Taking cookie cutter policies/controls jamming it into your org without any awareness whatsoever. Acting surprised when employees complain about draconian rules and the audit process is a pain because you wanted to take the shortcut.
Why can't people just do it the proper way the first time? Pay for a reputable auditing firm, write your own policies and implement controls that map to the actual organization, do a gap assessment with the auditing firm so that both parties is aligned on expectations, and spend the necessary time to undergo the audit. Getting it should be a milestone if you actually take it seriously and have a modicum of professionalism.

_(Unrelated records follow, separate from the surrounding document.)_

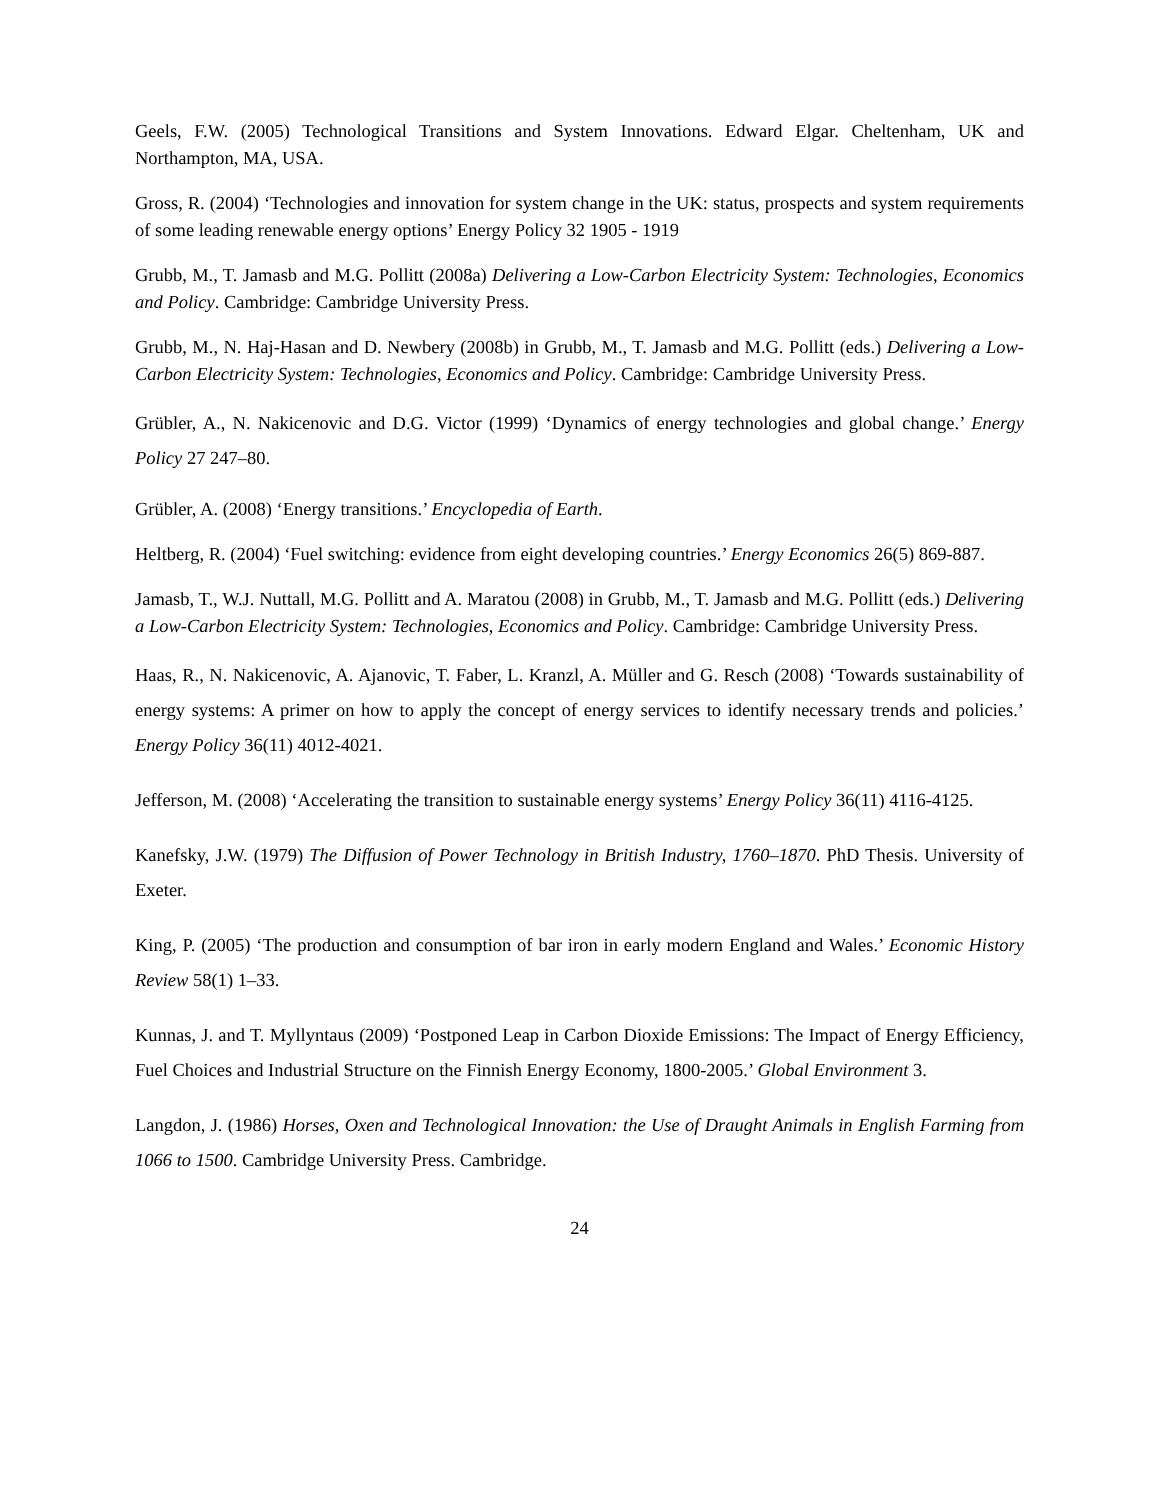Geels, F.W. (2005) Technological Transitions and System Innovations. Edward Elgar. Cheltenham, UK and Northampton, MA, USA.
Gross, R. (2004) ‘Technologies and innovation for system change in the UK: status, prospects and system requirements of some leading renewable energy options’ Energy Policy 32 1905 - 1919
Grubb, M., T. Jamasb and M.G. Pollitt (2008a) Delivering a Low-Carbon Electricity System: Technologies, Economics and Policy. Cambridge: Cambridge University Press.
Grubb, M., N. Haj-Hasan and D. Newbery (2008b) in Grubb, M., T. Jamasb and M.G. Pollitt (eds.) Delivering a Low-Carbon Electricity System: Technologies, Economics and Policy. Cambridge: Cambridge University Press.
Grübler, A., N. Nakicenovic and D.G. Victor (1999) ‘Dynamics of energy technologies and global change.’ Energy Policy 27 247–80.
Grübler, A. (2008) ‘Energy transitions.’ Encyclopedia of Earth.
Heltberg, R. (2004) ‘Fuel switching: evidence from eight developing countries.’ Energy Economics 26(5) 869-887.
Jamasb, T., W.J. Nuttall, M.G. Pollitt and A. Maratou (2008) in Grubb, M., T. Jamasb and M.G. Pollitt (eds.) Delivering a Low-Carbon Electricity System: Technologies, Economics and Policy. Cambridge: Cambridge University Press.
Haas, R., N. Nakicenovic, A. Ajanovic, T. Faber, L. Kranzl, A. Müller and G. Resch (2008) ‘Towards sustainability of energy systems: A primer on how to apply the concept of energy services to identify necessary trends and policies.’ Energy Policy 36(11) 4012-4021.
Jefferson, M. (2008) ‘Accelerating the transition to sustainable energy systems’ Energy Policy 36(11) 4116-4125.
Kanefsky, J.W. (1979) The Diffusion of Power Technology in British Industry, 1760–1870. PhD Thesis. University of Exeter.
King, P. (2005) ‘The production and consumption of bar iron in early modern England and Wales.’ Economic History Review 58(1) 1–33.
Kunnas, J. and T. Myllyntaus (2009) ‘Postponed Leap in Carbon Dioxide Emissions: The Impact of Energy Efficiency, Fuel Choices and Industrial Structure on the Finnish Energy Economy, 1800-2005.’ Global Environment 3.
Langdon, J. (1986) Horses, Oxen and Technological Innovation: the Use of Draught Animals in English Farming from 1066 to 1500. Cambridge University Press. Cambridge.
24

In my eyes, audits should be a trust exercise. You trust that your organization is organized in a way that meets standards (by doing the work) and the auditors trust that you aren't faking your evidence. As someone who has to regularly vet countless new software purchases, SOC 2 actually serves a role. Does anyone have a better idea of getting third party validation of how another company operates? Like sending them tons of questionnaires is the solution?
All this just breaks that trust by facilitating certification mills. Another example of fraud stemming from a country that churns out fake degrees, fake papers, fake conferences, and fake references.
Should we worry about AI startup customer data…
The rookie mistake they made is they forgot to bribe the regulators with promises of future job offers.
Never heard of any of them except Loveable.
They have a billboard with the copy "Compliance before you tell your parents you dropped out of MIT"
I don't think that's true. I didn't get into any elite schools unlike almost all of them.
Guys guys, if only it had some of that real AI it would be all good!!
I hope that with LLMs, answering security questionnaires will be much less time consuming for companies and less would opt out to get a full blown SOC2 cert. But it will probably play the other way.